Publications and Presentations:

  • Thompson E*, Robe RK*, Roe SC, Cole JH (2020). Influence of wire configuration on resistance to fragment distraction of tension bands placed in a greater trochanteric osteotomy model. Veterinary Surgery 49(4):710-718. DOI: 10.1111/vsu.13350. PMID: 31713901. * co-first authors
  • Thompson E*, Roe SC, Robe AK, Cole JH (2016) Comparison of multiple tension band wire configurations on a greater trochanteric osteotomy model. American College of Veterinary Surgeons Surgery Summit, Seattle, WA, October 6-8. * 2nd Place, Small Animal Residents’ Forum Presentation, One AO Award

Testing Meniscus for Improved Tissue Engineering of Allograft Replacements

In collaboration with Drs. Jeffrey Spang (Orthopaedic Surgery, University of North Carolina), Elizabeth Loboa (Dean of Engineering, University of Missouri), and Matthew Fisher (Biomedical Engineering, UNC/NC State)

Meniscal tears are the most common knee injury. The meniscus does not repair well, and partial or complete surgical removal can be detrimental due to increased contact stresses. Current allograft replacements must be improved to mimic native tissue both biologically and mechanically.

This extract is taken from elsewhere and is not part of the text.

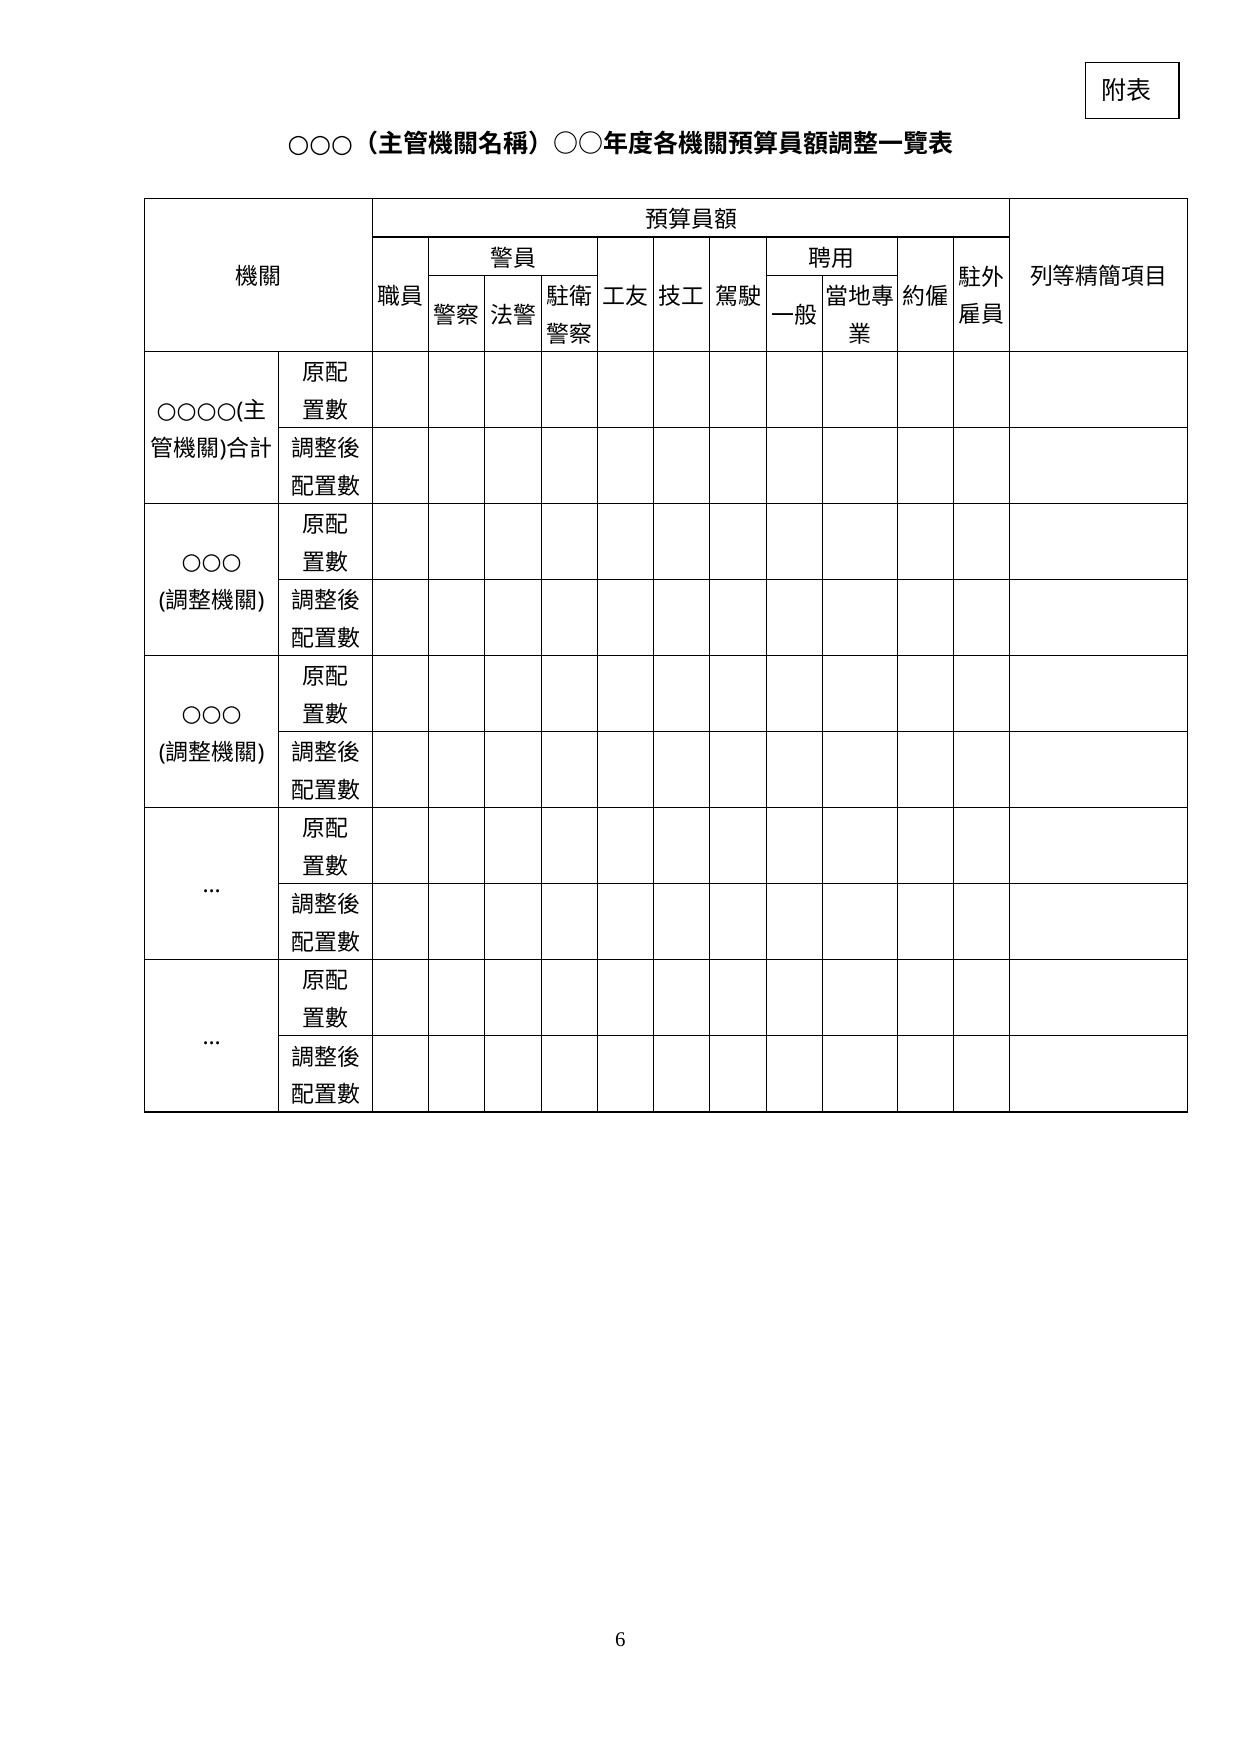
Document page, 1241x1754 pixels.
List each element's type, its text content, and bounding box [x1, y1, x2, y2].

In collaboration with Dr. Elizabeth Loboa, we are measuring the material properties of various engineered tissues to determine the best replacement.

Image copyright eorthopod medical multimedia group, llc 2003:

Publications and Presentations:

  • Nordberg RC, Charoenpanich A, Vaughn CE, Fisher MB, Cole JH, Spang JT, Loboa EG (2016) A needle-punch method to enhance cellular infiltration of adipose stem cells in allograft menisci. Biomedical Engineering Society Annual Meeting, Minneapolis, MN, October 5-8, poster.
  • Nordberg RC, Charoenpanich A, Vaughn CE, Griffith EH, Fisher MB, Cole JH, Spang JT, Loboa EG (2016). Enhanced cellular infiltration of human adipose derived stem cells in allograft menisci using a needle-punch method. J Orthop Surg Res 11(1):132. [DOI: 10.1186/s13018-016-0467-x]. PMCID: PMC5084349.